### Exercise
From the entries below, reproduce exactly the line containing "This application claims", the line containing "The embodiments described", and every line in between, with nothing added.

### Data listing
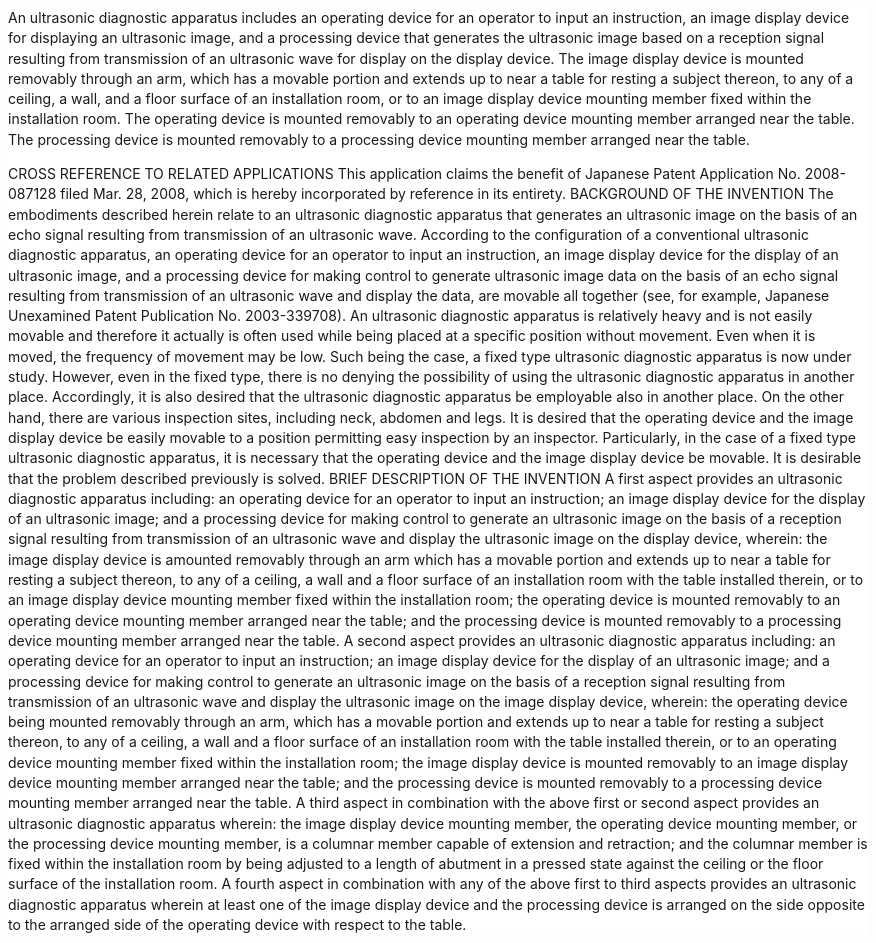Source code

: 

An ultrasonic diagnostic apparatus includes an operating device for an operator to input an instruction, an image display device for displaying an ultrasonic image, and a processing device that generates the ultrasonic image based on a reception signal resulting from transmission of an ultrasonic wave for display on the display device. The image display device is mounted removably through an arm, which has a movable portion and extends up to near a table for resting a subject thereon, to any of a ceiling, a wall, and a floor surface of an installation room, or to an image display device mounting member fixed within the installation room. The operating device is mounted removably to an operating device mounting member arranged near the table. The processing device is mounted removably to a processing device mounting member arranged near the table.

CROSS REFERENCE TO RELATED APPLICATIONS
   This application claims the benefit of Japanese Patent Application No. 2008-087128 filed Mar. 28, 2008, which is hereby incorporated by reference in its entirety.
 BACKGROUND OF THE INVENTION
   The embodiments described herein relate to an ultrasonic diagnostic apparatus that generates an ultrasonic image on the basis of an echo signal resulting from transmission of an ultrasonic wave.
    According to the configuration of a conventional ultrasonic diagnostic apparatus, an operating device for an operator to input an instruction, an image display device for the display of an ultrasonic image, and a processing device for making control to generate ultrasonic image data on the basis of an echo signal resulting from transmission of an ultrasonic wave and display the data, are movable all together (see, for example, Japanese Unexamined Patent Publication No. 2003-339708).
    An ultrasonic diagnostic apparatus is relatively heavy and is not easily movable and therefore it actually is often used while being placed at a specific position without movement. Even when it is moved, the frequency of movement may be low. Such being the case, a fixed type ultrasonic diagnostic apparatus is now under study.
    However, even in the fixed type, there is no denying the possibility of using the ultrasonic diagnostic apparatus in another place. Accordingly, it is also desired that the ultrasonic diagnostic apparatus be employable also in another place.
    On the other hand, there are various inspection sites, including neck, abdomen and legs. It is desired that the operating device and the image display device be easily movable to a position permitting easy inspection by an inspector. Particularly, in the case of a fixed type ultrasonic diagnostic apparatus, it is necessary that the operating device and the image display device be movable.
    It is desirable that the problem described previously is solved.
 BRIEF DESCRIPTION OF THE INVENTION
   A first aspect provides an ultrasonic diagnostic apparatus including: an operating device for an operator to input an instruction; an image display device for the display of an ultrasonic image; and a processing device for making control to generate an ultrasonic image on the basis of a reception signal resulting from transmission of an ultrasonic wave and display the ultrasonic image on the display device, wherein: the image display device is amounted removably through an arm which has a movable portion and extends up to near a table for resting a subject thereon, to any of a ceiling, a wall and a floor surface of an installation room with the table installed therein, or to an image display device mounting member fixed within the installation room; the operating device is mounted removably to an operating device mounting member arranged near the table; and the processing device is mounted removably to a processing device mounting member arranged near the table.
    A second aspect provides an ultrasonic diagnostic apparatus including: an operating device for an operator to input an instruction; an image display device for the display of an ultrasonic image; and a processing device for making control to generate an ultrasonic image on the basis of a reception signal resulting from transmission of an ultrasonic wave and display the ultrasonic image on the image display device, wherein: the operating device being mounted removably through an arm, which has a movable portion and extends up to near a table for resting a subject thereon, to any of a ceiling, a wall and a floor surface of an installation room with the table installed therein, or to an operating device mounting member fixed within the installation room; the image display device is mounted removably to an image display device mounting member arranged near the table; and the processing device is mounted removably to a processing device mounting member arranged near the table.
    A third aspect in combination with the above first or second aspect provides an ultrasonic diagnostic apparatus wherein: the image display device mounting member, the operating device mounting member, or the processing device mounting member, is a columnar member capable of extension and retraction; and the columnar member is fixed within the installation room by being adjusted to a length of abutment in a pressed state against the ceiling or the floor surface of the installation room.
    A fourth aspect in combination with any of the above first to third aspects provides an ultrasonic diagnostic apparatus wherein at least one of the image display device and the processing device is arranged on the side opposite to the arranged side of the operating device with respect to the table.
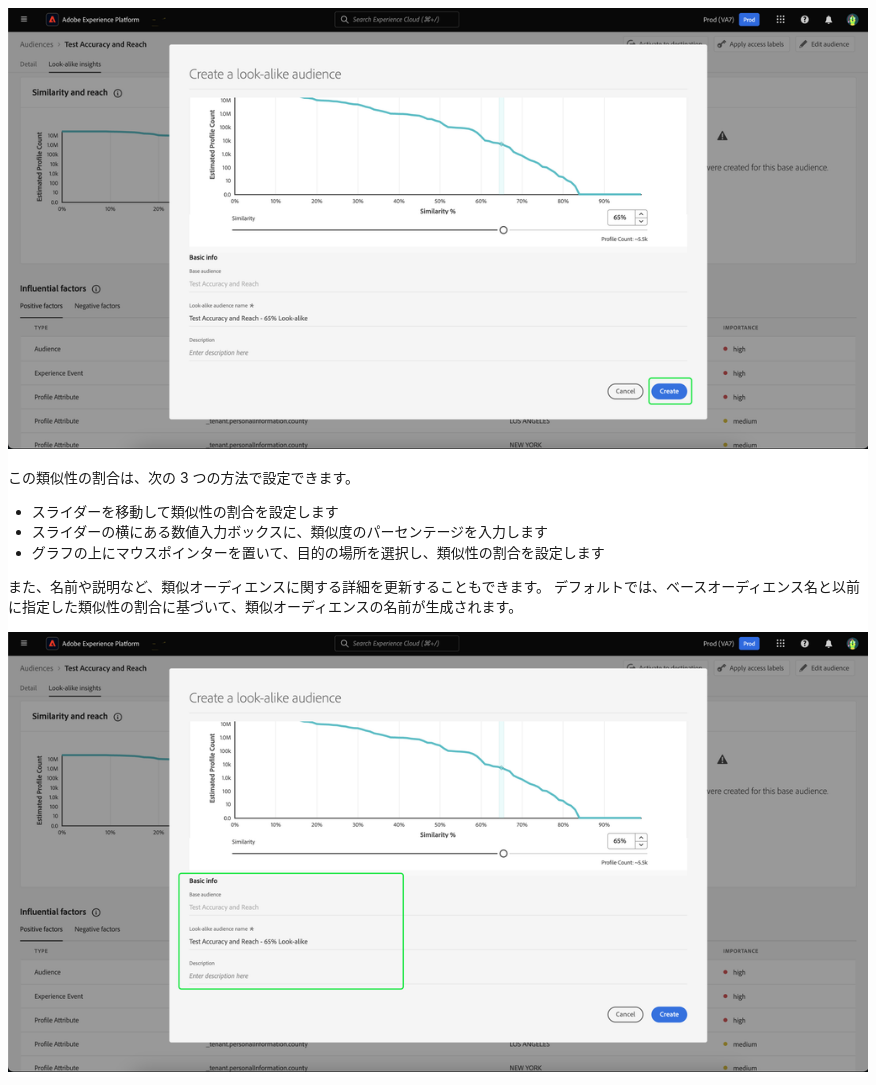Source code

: ![[!UICONTROL &#x200B; 類似オーディエンスを作成 &#x200B;] ポップオーバーが表示されます。](../images/types/lookalike/create-audience.png)

この類似性の割合は、次の 3 つの方法で設定できます。

- スライダーを移動して類似性の割合を設定します
- スライダーの横にある数値入力ボックスに、類似度のパーセンテージを入力します
- グラフの上にマウスポインターを置いて、目的の場所を選択し、類似性の割合を設定します

また、名前や説明など、類似オーディエンスに関する詳細を更新することもできます。 デフォルトでは、ベースオーディエンス名と以前に指定した類似性の割合に基づいて、類似オーディエンスの名前が生成されます。

![&#x200B; 基本情報は、「[!UICONTROL &#x200B; 類似オーディエンスを作成 &#x200B;] ポップオーバー内でハイライト表示されます。](../images/types/lookalike/basic-info.png)
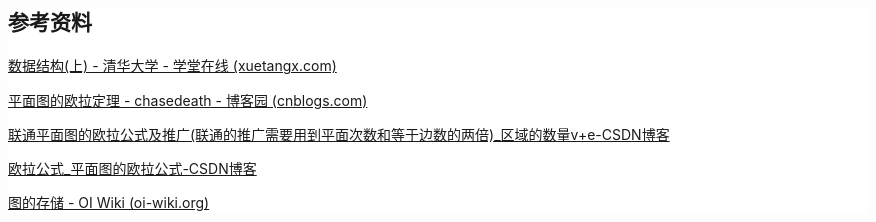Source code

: 

## 参考资料

[数据结构(上) - 清华大学 - 学堂在线 (xuetangx.com)](https://next.xuetangx.com/learn/THU08091000384/THU08091000384/19318292/video/43008986)

[平面图的欧拉定理 - chasedeath - 博客园 (cnblogs.com)](https://www.cnblogs.com/chasedeath/p/14246463.html)

[联通平面图的欧拉公式及推广(联通的推广需要用到平面次数和等于边数的两倍)_区域的数量v+e-CSDN博客](https://blog.csdn.net/ResumeProject/article/details/113035217)

[欧拉公式_平面图的欧拉公式-CSDN博客](https://blog.csdn.net/jinghui_7/article/details/81625966)

[图的存储 - OI Wiki (oi-wiki.org)](https://oi-wiki.org/graph/save/)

### Reply
   This application claims the benefit of Japanese Patent Application No. 2008-087128 filed Mar. 28, 2008, which is hereby incorporated by reference in its entirety.
 BACKGROUND OF THE INVENTION
   The embodiments described herein relate to an ultrasonic diagnostic apparatus that generates an ultrasonic image on the basis of an echo signal resulting from transmission of an ultrasonic wave.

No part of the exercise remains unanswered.